▸ **Excerpt to read**
%%

The translation of my husband’s new blog posting.
When the news has “landed”, should a person get used to it also? I don’t know, on the unsurpassed internet much and often good information can be found about cancer and the people who have to deal with it, but I could not find a generally applying answer. So I wonder if one can get used to a situation like that. Something like dentures, or another kind of prosthesis. A nuisance at first, and present in an intrusive way, then, after a while, just a part of your body. You rather didn’t have it, but it happens to be there and it is no use complaining. This is how I would want to face my new companion, the stomach cancer. But by then all kinds of emotions are running through my brain and body. Exhausting emotions, while the body already has difficulty to function with all those evil cells that are joining the system.
It so happens that there is a surplus of bloggers, writers and other media professionals who are active reflecting their own anamnesis.
Often fascinatingly and well written. But I now get the impulse to defend myself, I really didn’t get this cancer to join in this hype. And the fact that I blog about it, has no other function than the rest of my blog has. It is on my mind, and I want to share that on a modest scale with the people who take the effort of coming here. Nothing more, nothing less.

%%

(Stored data entries)
%%

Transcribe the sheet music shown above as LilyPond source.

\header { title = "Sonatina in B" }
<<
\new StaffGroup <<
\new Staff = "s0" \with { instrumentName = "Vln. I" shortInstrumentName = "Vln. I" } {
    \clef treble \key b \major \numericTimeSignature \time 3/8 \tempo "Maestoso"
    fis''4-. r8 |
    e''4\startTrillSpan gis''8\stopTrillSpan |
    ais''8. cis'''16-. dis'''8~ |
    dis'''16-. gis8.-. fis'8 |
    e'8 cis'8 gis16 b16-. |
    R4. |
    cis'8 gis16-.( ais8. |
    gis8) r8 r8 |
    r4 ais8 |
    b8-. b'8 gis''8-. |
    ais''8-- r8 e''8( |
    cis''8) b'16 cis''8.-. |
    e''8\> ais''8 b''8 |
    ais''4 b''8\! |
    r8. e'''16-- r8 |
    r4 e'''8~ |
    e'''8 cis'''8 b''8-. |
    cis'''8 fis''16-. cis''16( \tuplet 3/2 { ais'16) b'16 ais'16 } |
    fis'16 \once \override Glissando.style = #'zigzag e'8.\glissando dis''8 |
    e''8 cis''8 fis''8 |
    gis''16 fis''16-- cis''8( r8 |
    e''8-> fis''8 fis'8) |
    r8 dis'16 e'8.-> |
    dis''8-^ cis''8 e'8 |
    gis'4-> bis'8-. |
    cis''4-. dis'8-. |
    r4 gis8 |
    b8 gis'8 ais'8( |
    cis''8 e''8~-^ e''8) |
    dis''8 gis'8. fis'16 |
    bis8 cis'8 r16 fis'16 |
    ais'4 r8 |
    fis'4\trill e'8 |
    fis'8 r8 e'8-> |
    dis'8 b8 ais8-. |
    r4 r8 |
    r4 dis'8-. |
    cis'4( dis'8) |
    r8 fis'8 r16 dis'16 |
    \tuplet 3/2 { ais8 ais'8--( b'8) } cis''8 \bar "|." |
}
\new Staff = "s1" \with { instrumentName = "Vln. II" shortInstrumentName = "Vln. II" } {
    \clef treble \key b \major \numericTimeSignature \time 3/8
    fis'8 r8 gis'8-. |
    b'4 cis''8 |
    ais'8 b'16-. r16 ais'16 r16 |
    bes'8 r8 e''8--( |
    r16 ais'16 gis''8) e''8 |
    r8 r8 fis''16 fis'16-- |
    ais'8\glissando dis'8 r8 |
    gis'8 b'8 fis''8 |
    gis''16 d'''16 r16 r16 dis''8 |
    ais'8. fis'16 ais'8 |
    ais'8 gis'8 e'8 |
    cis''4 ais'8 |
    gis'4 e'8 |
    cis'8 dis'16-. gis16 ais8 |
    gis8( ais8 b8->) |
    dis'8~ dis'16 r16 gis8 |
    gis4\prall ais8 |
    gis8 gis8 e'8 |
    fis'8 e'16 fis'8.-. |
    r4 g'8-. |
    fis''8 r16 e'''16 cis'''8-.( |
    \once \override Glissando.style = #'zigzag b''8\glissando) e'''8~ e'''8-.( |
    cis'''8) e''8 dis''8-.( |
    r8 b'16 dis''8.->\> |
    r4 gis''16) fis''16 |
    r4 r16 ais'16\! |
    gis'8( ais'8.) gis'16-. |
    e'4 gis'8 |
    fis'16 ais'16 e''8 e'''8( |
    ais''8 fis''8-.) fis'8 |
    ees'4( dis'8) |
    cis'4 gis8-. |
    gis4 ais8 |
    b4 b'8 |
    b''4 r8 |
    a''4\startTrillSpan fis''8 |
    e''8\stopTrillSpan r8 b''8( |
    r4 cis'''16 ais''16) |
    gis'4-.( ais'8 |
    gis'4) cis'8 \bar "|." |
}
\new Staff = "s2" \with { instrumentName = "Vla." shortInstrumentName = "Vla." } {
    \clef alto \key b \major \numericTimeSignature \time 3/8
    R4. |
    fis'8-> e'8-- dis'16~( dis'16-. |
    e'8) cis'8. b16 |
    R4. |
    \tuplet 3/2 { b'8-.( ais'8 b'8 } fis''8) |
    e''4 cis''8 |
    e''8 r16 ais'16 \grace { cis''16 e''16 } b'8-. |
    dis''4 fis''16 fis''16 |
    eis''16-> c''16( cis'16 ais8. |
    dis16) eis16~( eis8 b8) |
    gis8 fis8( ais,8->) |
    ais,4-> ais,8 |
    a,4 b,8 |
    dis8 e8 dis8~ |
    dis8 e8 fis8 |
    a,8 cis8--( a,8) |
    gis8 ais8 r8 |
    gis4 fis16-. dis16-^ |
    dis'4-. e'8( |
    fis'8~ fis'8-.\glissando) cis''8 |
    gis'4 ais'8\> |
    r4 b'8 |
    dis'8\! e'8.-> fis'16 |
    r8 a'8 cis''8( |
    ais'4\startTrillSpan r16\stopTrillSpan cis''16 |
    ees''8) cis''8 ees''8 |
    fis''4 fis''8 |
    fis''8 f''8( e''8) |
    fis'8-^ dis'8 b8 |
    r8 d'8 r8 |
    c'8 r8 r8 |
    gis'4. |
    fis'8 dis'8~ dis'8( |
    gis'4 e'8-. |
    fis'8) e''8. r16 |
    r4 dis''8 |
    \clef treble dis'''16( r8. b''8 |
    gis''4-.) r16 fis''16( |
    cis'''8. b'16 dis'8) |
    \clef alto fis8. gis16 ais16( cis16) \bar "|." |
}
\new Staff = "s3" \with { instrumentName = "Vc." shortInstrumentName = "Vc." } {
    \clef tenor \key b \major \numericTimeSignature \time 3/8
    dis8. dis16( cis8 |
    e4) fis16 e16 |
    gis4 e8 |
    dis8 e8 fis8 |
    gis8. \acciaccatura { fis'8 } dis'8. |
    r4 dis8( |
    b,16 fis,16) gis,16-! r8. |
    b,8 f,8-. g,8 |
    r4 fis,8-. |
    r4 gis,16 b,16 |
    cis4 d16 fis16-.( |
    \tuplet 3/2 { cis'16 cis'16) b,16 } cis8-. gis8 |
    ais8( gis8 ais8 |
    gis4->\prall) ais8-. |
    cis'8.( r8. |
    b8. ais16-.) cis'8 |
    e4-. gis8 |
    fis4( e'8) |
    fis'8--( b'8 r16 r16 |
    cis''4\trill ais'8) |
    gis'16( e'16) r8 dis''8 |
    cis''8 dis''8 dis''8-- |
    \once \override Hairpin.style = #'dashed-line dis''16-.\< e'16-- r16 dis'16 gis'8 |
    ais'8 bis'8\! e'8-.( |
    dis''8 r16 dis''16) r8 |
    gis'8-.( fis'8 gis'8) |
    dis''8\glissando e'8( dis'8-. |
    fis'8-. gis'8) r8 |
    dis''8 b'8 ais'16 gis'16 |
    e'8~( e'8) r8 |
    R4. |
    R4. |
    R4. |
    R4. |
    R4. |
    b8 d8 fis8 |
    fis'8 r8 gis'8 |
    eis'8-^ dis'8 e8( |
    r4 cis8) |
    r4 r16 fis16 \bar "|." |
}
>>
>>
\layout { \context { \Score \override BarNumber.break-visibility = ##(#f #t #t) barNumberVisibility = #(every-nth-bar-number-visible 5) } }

%%

▸ **Activity list**
1: Decide whether each statement below agrees with the blog post about stomach cancer, answering yes or no and quoting the words of the post that settle it.
(a) The writer found a generally applying answer online about whether one can get used to such news.
(b) The writer compares getting used to the illness with getting used to dentures.
(c) Blogging about the cancer serves a different function from the rest of the writer's blog.
2: Carry on the blog post about stomach cancer from its final sentence, in the same voice.

▸ **Replies**
1:
(a) No: "but I could not find a generally applying answer."
(b) Yes: "Something like dentures, or another kind of prosthesis."
(c) No: "has no other function than the rest of my blog has."

2:
Meanwhile life continues. There are many beautiful moments with my beloved one, (grand) children and during lovely walks. The support and friendship I experience is overwhelming. How to put that into words I don’t really know. It is heart warming and it comes in directly, I shall leave it at that for now. Being ill is what I mostly do whit in the walls of our home. How we manage and experience all of it here I won’t describe, there has to remain a comfortable limit of some privacy.
A nice diner whit in the framework of local government, (without joining in the meal still a fine evening) , a lively council meeting and much, mutual concern. Those are about the ingredients that makes it possible for me to be more than a man with a disease.
This week I shall step into the hospital world again. A 2nd opinion, so also a verdict again. That too is something I shall have to go through, and then the wait whether chemo and/or other medical interventions might do something for me. Maybe I shall find out in time how to live life while the finiteness of that life announces itself so shamelessly and impertinently.
Meanwhile I listen to old songs, Schubert. Timelessly beautiful. Dietrich Fischer Diskau in his years of glory.